Go through the data and retrieve each line that includes the string "dieser".

=======

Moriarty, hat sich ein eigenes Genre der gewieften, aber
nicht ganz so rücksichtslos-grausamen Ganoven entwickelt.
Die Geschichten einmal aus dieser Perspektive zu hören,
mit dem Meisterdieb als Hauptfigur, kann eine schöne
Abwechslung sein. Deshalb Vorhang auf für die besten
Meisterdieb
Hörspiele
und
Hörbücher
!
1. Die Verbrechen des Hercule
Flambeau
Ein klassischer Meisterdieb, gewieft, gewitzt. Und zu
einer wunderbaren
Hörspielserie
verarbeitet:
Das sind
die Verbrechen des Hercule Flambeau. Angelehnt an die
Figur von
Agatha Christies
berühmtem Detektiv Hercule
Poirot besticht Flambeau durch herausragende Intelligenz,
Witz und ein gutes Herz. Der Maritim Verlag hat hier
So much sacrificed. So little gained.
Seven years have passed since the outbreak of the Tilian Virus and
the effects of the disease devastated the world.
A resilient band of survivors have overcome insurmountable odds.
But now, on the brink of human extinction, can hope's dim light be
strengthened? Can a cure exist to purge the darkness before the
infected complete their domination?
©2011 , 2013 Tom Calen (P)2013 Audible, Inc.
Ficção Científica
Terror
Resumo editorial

=======

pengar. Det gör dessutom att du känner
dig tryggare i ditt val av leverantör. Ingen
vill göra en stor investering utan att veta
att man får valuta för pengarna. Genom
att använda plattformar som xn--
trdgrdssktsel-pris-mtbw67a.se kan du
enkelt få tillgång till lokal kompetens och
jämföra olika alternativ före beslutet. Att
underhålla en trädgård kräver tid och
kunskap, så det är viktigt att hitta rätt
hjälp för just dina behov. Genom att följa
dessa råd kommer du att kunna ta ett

=======

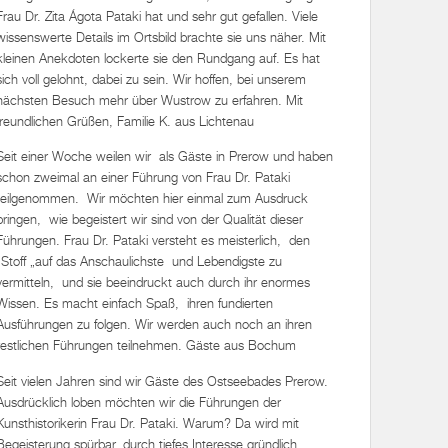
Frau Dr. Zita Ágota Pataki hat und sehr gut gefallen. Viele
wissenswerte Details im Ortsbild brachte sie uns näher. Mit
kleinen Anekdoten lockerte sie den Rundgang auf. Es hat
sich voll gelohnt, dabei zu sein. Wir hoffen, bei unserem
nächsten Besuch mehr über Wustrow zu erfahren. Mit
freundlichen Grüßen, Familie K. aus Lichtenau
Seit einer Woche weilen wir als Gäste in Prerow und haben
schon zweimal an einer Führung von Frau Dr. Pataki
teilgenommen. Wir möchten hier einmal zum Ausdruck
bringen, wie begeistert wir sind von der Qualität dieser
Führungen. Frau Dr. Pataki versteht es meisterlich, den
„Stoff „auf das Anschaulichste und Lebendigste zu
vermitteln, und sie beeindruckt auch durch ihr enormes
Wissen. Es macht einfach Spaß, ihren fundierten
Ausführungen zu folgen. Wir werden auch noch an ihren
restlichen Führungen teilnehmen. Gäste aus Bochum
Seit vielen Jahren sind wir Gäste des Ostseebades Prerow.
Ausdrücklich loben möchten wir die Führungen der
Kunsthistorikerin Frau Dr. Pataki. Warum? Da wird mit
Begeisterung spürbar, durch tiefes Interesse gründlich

=======

**RESPONSE BOX:**
Die Geschichten einmal aus dieser Perspektive zu hören,
bringen, wie begeistert wir sind von der Qualität dieser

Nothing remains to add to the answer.